I would probably have to be much lighter for any size 10s to be comfy heh! I do wear lots of stretchy clothes though, I can still get into some of my size 12s, but then I tried on a size 14 fitted skirt and it was not good!
And im also more bottom heavy so trousers and jeans, no chance!

yeah Im with you on the up and down. I was doing very well with my water drinking but now im at that point where I am tired of the taste of water! (already!?!) and slowed down my drinking but still thirsty.. so got some hot tea!

I also am on full fat milk at the moment, just as thats what is in the fridge at the moment and I much prefer it in coffee (I drink strong coffee!) and 50ml is not a lot!! Its about how much I want to splash in one coffee! Ive stretched it to a coffee and a tea and its ugh. Im going to try semi-skimmed soon.
 
I wonder how many people on here just type nonesense from delirium of the sugar leaving your brain...? I know I am
 
I might switch to skimmed... I hate it in coffee as I have coffee really strong it doesnt help, but I could just drink the coffee black saying that.. but skimmed in tea is good.. 50mls of full fat between two drinks, not enough! I had visions of it being just enough for a little cappuccino .. hahaha!

It seems unheard of to speak about full fat anythings on a diet forum, but a positive change I made was to cut out any 'low fat' 'sugar free' anythings and the odd can of full carb coke wasnt the cause for any of my weight gains, I am still smaller than my diet coke drinking self was.

But yes, must go milk shopping soon!!


Arrrr day 1 nearly done!! I want an early night but feel ill be getting up a few times to wee.. whilst being thirsty..

Hardest part is still to come! hopefully ketosis will be here soon, sometimes it takes me no time at all but other times is slower, might try go for a walk tomorrow to flush the glycogen out of my muscles, im sure theres some science there...
my SnS book said cycling is ok.. but I dont think they've seen the hills in my area.. so Im not sure about that one

arg I need a wee again, I struggle to retain water in normal none diet life, I probably have some kind of disorder!


Got a lovely new bath but its not installed yet doh!

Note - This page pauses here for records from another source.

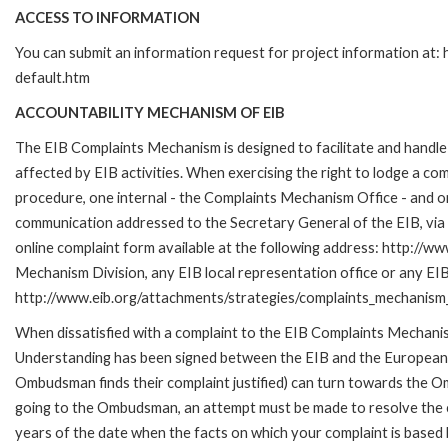
ACCESS TO INFORMATION
You can submit an information request for project information at
default.htm
ACCOUNTABILITY MECHANISM OF EIB
The EIB Complaints Mechanism is designed to facilitate and handle 
affected by EIB activities. When exercising the right to lodge a co
procedure, one internal - the Complaints Mechanism Office - and 
communication addressed to the Secretary General of the EIB, via 
online complaint form available at the following address: http://ww
Mechanism Division, any EIB local representation office or any EIB s
http://www.eib.org/attachments/strategies/complaints_mechanism_
When dissatisfied with a complaint to the EIB Complaints Mecha
Understanding has been signed between the EIB and the European O
Ombudsman finds their complaint justified) can turn towards the O
going to the Ombudsman, an attempt must be made to resolve the ca
years of the date when the facts on which your complaint is base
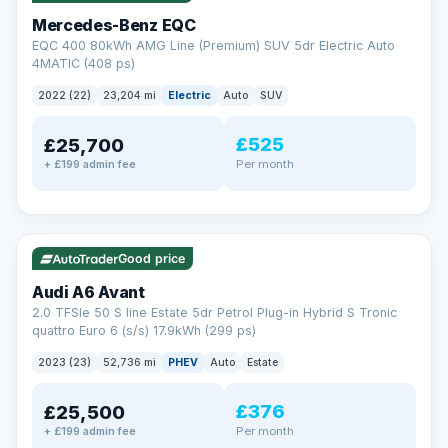
Mercedes-Benz EQC
EQC 400 80kWh AMG Line (Premium) SUV 5dr Electric Auto
4MATIC (408 ps)
2022 (22)
23,204 mi
Electric
Auto
SUV
£525
£25,700
Per month
+ £199 admin fee
✓ ULEZ
VAT Q
40 mi range
Good price
Audi A6 Avant
2.0 TFSIe 50 S line Estate 5dr Petrol Plug-in Hybrid S Tronic
quattro Euro 6 (s/s) 17.9kWh (299 ps)
2023 (23)
52,736 mi
PHEV
Auto
Estate
£376
£25,500
Per month
+ £199 admin fee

I really would like a bath but my bath is grimyy.. I scrubbed it but I think its got something wrong hence I bought a new one.

really am rambling now, it helps soothe the mind
 
yeah I think for me its the mental aspect of 'oh its low this or free from that' and I think ooh ok a healthy choice but then I might go eat something else because I think I've 'saved' calories or something.

I think I'm more addicted to strong flavours, I love spice and just heavily flavoured rich food but its hard to stop!

saying that I've discovered a great snack.. dipping my fingers in the top of the salt and pepper mills... heheh
 
Oh no the food dreams have already begun!! I dreamt that I got up this morning and cooked a full English with chips (what?!). And then I forgot I wasn't supposed to eat it so stated putting it away but then just ate a sausage but I was thinking nooooo !
 
Plan today, keep on plan, drink extra water, go for a walk (I'm off work this week so need to get out the house!)